Was asked to piggyback 3 phase 480 off the load side of a motor disconnect, to power a submersible pump. Anyone know any weird code violations I must look out for? Lol. I said spend the extra and run new feeder....


----------



## ohiosparky99 (Nov 12, 2009)

Several, are the lugs rated for 2 wires, does the pump have overloads, if not it needs them, you can't share them with the other motor


----------



## Peewee0413 (Oct 18, 2012)

Ya I already explained the overload setup, I can say I don't mess with dual motor scenarios much.. I appreciate the feedback and it confirms my suggestion to skip the retro and install a new run...

Thanks


----------



## erics37 (May 7, 2009)

Peewee0413 said:


> Was asked to piggyback 3 phase 480 off the load side of a motor disconnect, to power a submersible pump. Anyone know any weird code violations I must look out for? Lol. I said spend the extra and run new feeder....

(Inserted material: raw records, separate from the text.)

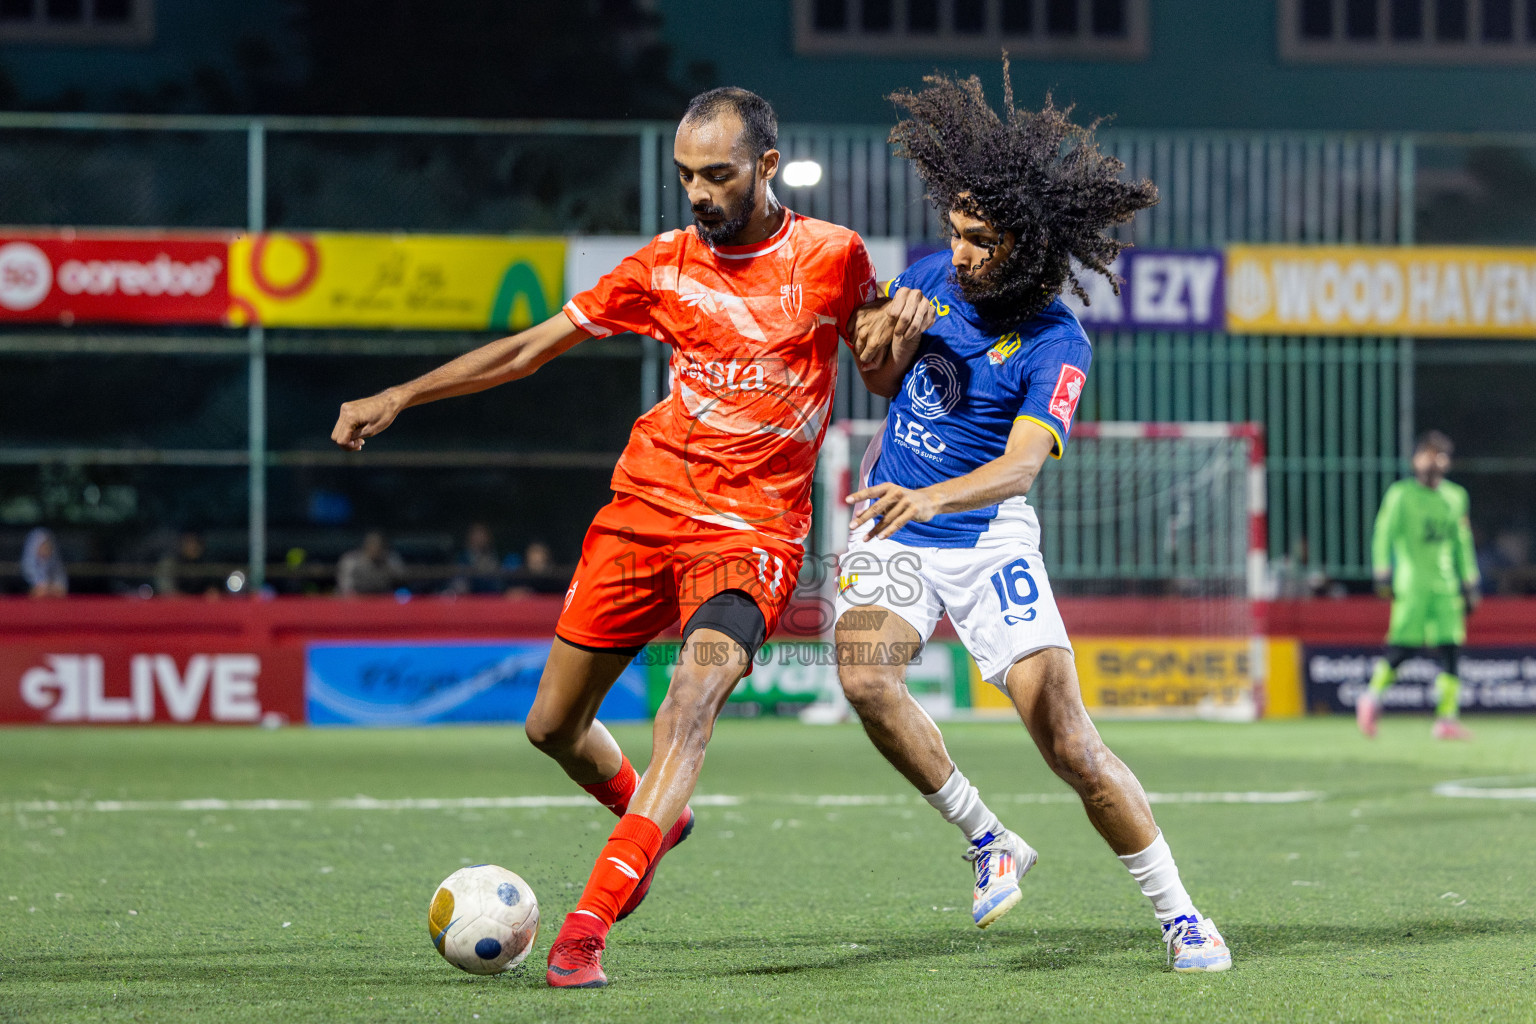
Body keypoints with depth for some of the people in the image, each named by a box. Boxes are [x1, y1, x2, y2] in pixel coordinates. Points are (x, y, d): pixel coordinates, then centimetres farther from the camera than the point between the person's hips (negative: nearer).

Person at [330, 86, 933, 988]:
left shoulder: (831, 256, -1)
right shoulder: (667, 265, 4)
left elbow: (876, 369, 14)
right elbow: (531, 348, 10)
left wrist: (900, 325, -10)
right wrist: (398, 398, 5)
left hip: (753, 531, -4)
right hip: (644, 507, 4)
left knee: (694, 698, -29)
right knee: (553, 725, 7)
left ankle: (589, 925, -35)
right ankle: (651, 818, 40)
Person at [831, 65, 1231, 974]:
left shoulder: (1055, 344, -16)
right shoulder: (932, 278, 1)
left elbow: (1024, 461, -30)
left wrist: (933, 496, -48)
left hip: (988, 538, -4)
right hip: (893, 536, 4)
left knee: (1072, 744, -11)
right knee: (866, 674, -27)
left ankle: (1180, 917, 4)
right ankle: (989, 843, -10)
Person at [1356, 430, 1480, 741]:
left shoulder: (1456, 496, 16)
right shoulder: (1400, 494, 2)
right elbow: (1384, 534, -2)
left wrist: (1470, 584, 20)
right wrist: (1382, 573, -13)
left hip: (1446, 585, 4)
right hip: (1411, 584, -4)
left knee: (1449, 651, -6)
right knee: (1402, 649, -10)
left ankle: (1447, 717, -8)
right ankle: (1373, 697, 13)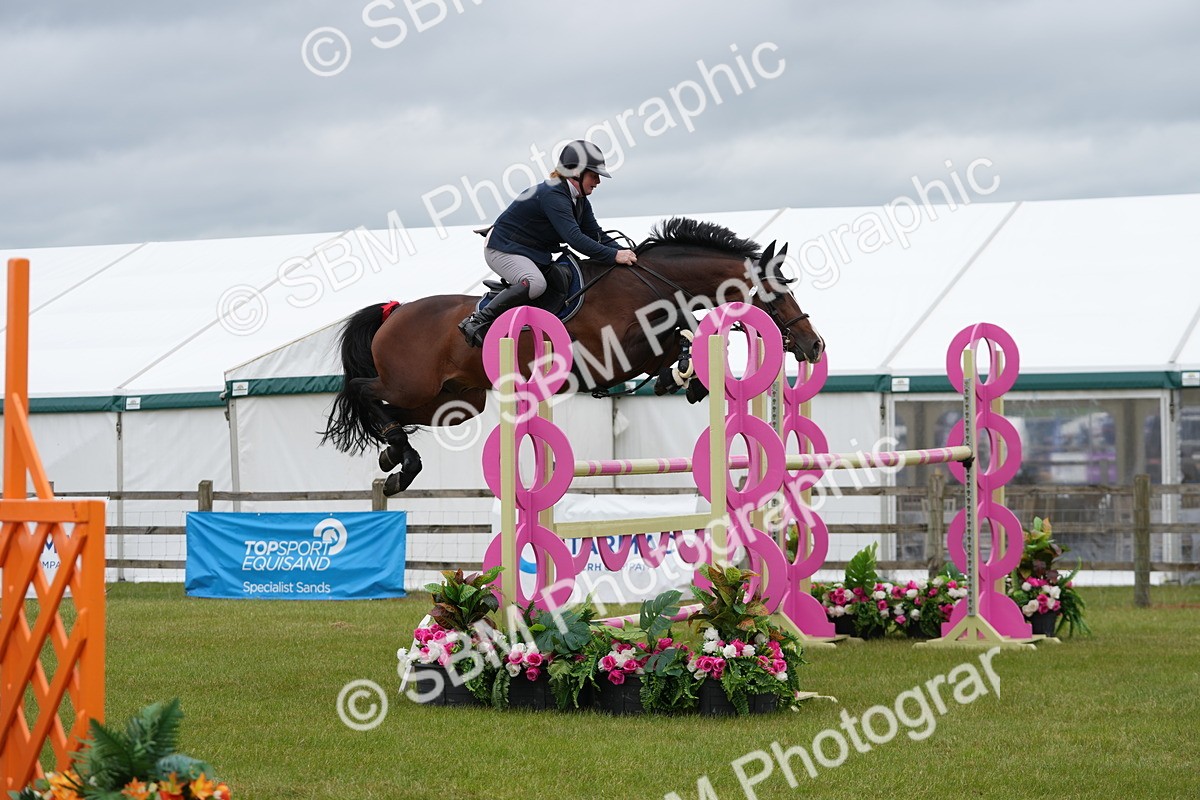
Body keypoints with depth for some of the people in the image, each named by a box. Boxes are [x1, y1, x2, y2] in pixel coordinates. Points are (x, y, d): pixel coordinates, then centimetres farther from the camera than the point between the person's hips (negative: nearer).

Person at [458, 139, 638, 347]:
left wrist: (624, 254, -11)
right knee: (535, 283, -36)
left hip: (537, 254, 10)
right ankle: (477, 322, -28)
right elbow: (574, 238, -36)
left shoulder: (580, 201, 5)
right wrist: (613, 256, -38)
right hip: (504, 249, -10)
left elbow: (596, 236, 6)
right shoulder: (553, 195, -27)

Submersible pump may also have a built-in moisture detector thingie to detect for seal failure; it may also have some leads for on-board thermal unit, may also have other crap yet. Double check what all conductors/cables are coming out of the motor.


----------



## Peewee0413 (Oct 18, 2012)

Nobody purchased anything. I stomped on the piggyback. Gonna give them the list of material to run a new circuit.( have to purchase 75 pumps) that's why they wanted to hack with the piggyback.


----------